Dataset records
________________

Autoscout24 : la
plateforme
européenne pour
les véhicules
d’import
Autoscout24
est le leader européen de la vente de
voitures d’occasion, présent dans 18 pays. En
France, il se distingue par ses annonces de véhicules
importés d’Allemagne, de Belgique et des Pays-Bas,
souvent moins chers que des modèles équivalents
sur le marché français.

________________

- **Activity**
Convert the lines from the start of the records through the line containing "importés d’Allemagne, de", inclusive, into a Markdown table with the columns Row and Line, leaving out blank lines.

- **Answer section**
| Row | Line |
|---|---|
| 1 | Autoscout24 : la |
| 2 | plateforme |
| 3 | européenne pour |
| 4 | les véhicules |
| 5 | d’import |
| 6 | Autoscout24 |
| 7 | est le leader européen de la vente de |
| 8 | voitures d’occasion, présent dans 18 pays. En |
| 9 | France, il se distingue par ses annonces de véhicules |
| 10 | importés d’Allemagne, de Belgique et des Pays-Bas, |